→ Texte présenté:

Dans le recueil des Mémoires de l’Académie des sciences pour l’année 1783, paraît un article de Lavoisier qui, lors de sa lecture publique, fait l’effet d’une bombe dans le monde confortablement installé des phlogisticiens.


Son mémoire est présenté comme une suite de la théorie de la combustion et de la calcination qu’il avait publiée en 1777 et dans laquelle il avait introduit la notion de « principe oxygine ». « Ce principe une fois admis, écrit-il, les principales difficultés de la chimie ont paru s’évanouir et se dissiper, et tous les phénomènes se sont expliqués avec une étonnante simplicité. »


Le phlogistique : « une erreur funeste »

 
Pour autant, la théorie du phlogistique, inspirée de Stahl, est encore dominante. Il importe donc d’en faire une critique serrée qui ne laisse plus aucune porte de sortie aux adversaires. Dès l’introduction, le ton est donné :

 

« Si tout s’explique en chimie d’une manière satisfaisante sans le secours du phlogistique, il est par cela seul infiniment probable que ce principe n’existe pas ; que c’est un être hypothétique, une supposition gratuite ; et, en effet, il est dans les principes d’une bonne logique de ne point multiplier les êtres sans nécessité. Peut-être aurais-je pu m’en tenir à ces preuves négatives, et me contenter d’avoir prouvé qu’on rend mieux compte des phénomènes sans phlogistique qu’avec le phlogistique ; mais il est temps que je m’explique d’une manière plus précise et plus formelle sur une opinion que je regarde comme une erreur funeste à la chimie, et qui me paraît en avoir retardé considérablement les progrès par la mauvaise manière de philosopher qu’elle y a introduite. Je prie mes lecteurs, en commençant ce mémoire, de se dépouiller, autant qu’il sera possible, de tout préjugé ; de ne voir dans les faits que ce qu’ils présentent, d’en bannir tout ce que le raisonnement y a supposé, de se transporter aux temps antérieurs à Stahl, et d’oublier pour un moment, s’il est possible, que sa théorie a existé. »

→ Consigne a: Recopiez le passage de l'extrait sur Lavoisier qui commence aux mots « Dans le recueil » et s'arrête après les mots « installé des phlogisticiens. ».

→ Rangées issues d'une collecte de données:
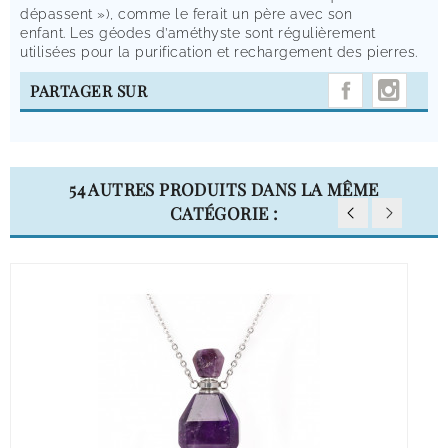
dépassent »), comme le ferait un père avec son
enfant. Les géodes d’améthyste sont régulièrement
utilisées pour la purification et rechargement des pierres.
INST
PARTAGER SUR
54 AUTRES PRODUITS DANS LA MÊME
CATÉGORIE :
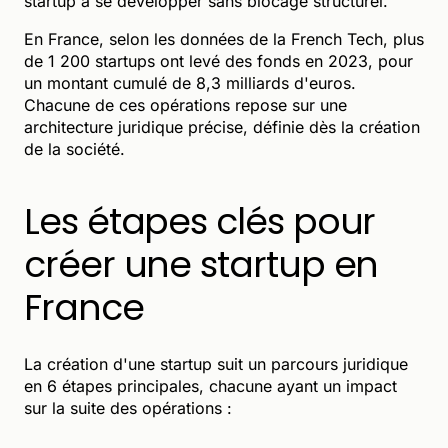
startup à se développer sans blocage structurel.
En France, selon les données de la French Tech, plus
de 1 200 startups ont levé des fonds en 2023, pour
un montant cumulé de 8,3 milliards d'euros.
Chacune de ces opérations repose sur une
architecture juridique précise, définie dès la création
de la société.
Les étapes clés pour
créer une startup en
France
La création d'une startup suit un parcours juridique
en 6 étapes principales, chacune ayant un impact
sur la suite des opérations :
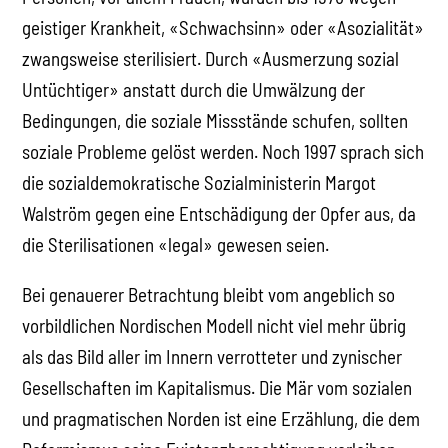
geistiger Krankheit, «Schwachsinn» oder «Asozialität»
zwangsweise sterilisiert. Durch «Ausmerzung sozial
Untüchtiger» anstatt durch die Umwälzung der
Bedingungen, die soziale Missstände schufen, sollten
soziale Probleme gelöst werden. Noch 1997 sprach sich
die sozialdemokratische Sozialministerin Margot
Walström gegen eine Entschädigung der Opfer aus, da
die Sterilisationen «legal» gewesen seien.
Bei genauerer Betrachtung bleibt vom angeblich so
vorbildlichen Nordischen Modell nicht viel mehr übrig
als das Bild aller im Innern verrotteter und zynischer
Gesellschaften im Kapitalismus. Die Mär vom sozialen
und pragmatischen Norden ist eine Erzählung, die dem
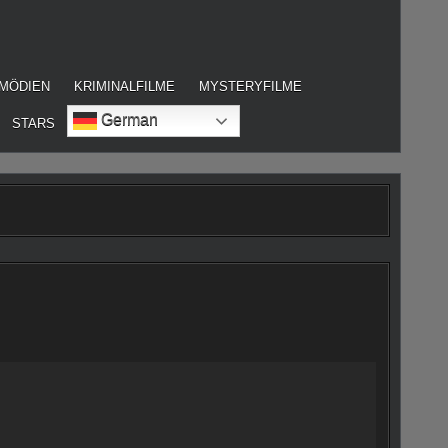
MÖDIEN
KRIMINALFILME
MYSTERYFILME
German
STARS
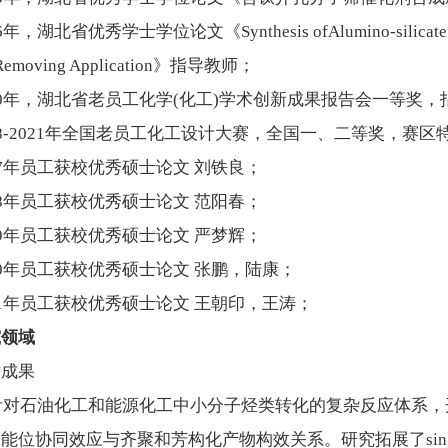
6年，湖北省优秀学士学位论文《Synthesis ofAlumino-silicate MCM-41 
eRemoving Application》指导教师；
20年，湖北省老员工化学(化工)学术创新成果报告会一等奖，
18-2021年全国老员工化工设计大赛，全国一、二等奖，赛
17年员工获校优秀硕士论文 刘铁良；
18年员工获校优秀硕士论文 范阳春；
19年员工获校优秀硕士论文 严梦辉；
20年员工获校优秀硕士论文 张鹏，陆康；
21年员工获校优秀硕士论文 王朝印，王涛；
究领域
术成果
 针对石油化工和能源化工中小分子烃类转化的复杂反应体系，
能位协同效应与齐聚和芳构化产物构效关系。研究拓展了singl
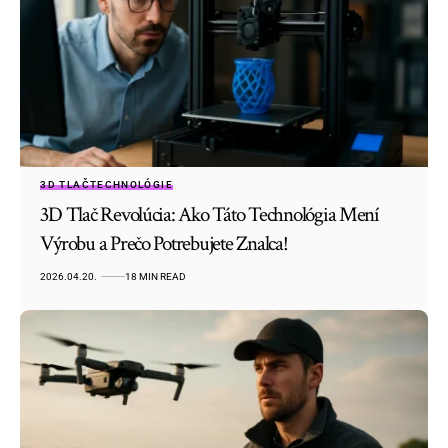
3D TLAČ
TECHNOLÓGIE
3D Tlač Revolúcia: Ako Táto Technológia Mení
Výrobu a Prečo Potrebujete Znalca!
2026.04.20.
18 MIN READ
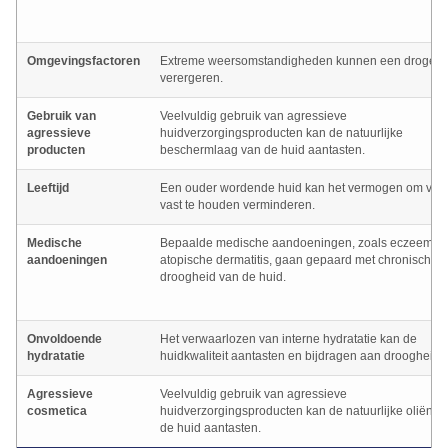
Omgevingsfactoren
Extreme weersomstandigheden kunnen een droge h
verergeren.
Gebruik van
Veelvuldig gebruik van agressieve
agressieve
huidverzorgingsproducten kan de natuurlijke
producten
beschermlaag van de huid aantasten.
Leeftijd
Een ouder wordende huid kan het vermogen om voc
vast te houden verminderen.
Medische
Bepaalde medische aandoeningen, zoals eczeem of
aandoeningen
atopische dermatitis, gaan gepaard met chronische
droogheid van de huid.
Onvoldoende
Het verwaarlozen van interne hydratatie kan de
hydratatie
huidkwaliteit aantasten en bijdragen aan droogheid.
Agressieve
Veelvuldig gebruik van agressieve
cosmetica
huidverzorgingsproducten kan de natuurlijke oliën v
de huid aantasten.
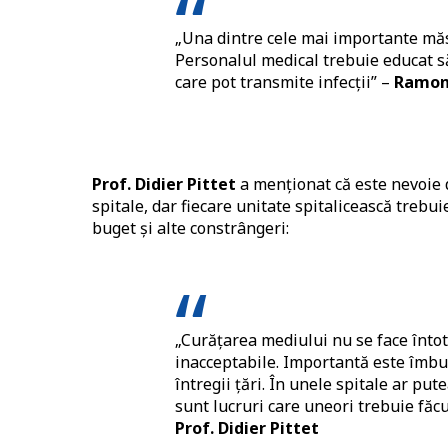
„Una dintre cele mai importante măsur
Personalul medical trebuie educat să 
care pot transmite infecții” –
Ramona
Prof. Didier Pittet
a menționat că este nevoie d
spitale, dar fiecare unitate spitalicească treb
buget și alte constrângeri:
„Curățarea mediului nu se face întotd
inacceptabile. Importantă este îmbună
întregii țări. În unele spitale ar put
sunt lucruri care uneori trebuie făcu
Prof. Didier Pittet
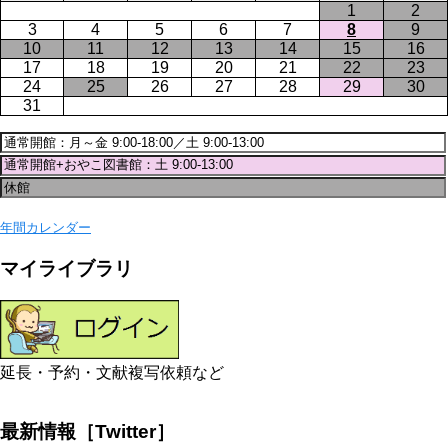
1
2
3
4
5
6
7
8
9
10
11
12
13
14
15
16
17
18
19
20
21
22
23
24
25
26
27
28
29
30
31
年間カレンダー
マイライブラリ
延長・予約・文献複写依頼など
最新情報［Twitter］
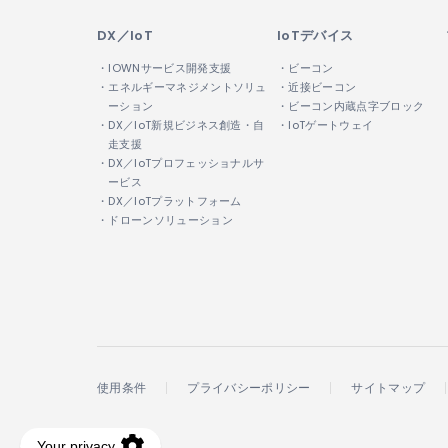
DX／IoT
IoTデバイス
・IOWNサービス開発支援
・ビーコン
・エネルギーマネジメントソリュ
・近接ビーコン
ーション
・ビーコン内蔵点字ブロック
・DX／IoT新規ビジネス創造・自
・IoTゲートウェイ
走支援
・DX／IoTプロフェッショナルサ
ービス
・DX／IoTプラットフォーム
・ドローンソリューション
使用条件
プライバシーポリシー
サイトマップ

→ Consigne b: Combien de lignes des rangées ci-dessus contiennent le mot « droogheid » ? Donnez uniquement ce nombre.

→ Zone de réponse a:
Dans le recueil des Mémoires de l’Académie des sciences pour l’année 1783, paraît un article de Lavoisier qui, lors de sa lecture publique, fait l’effet d’une bombe dans le monde confortablement installé des phlogisticiens.

→ Zone de réponse b: 2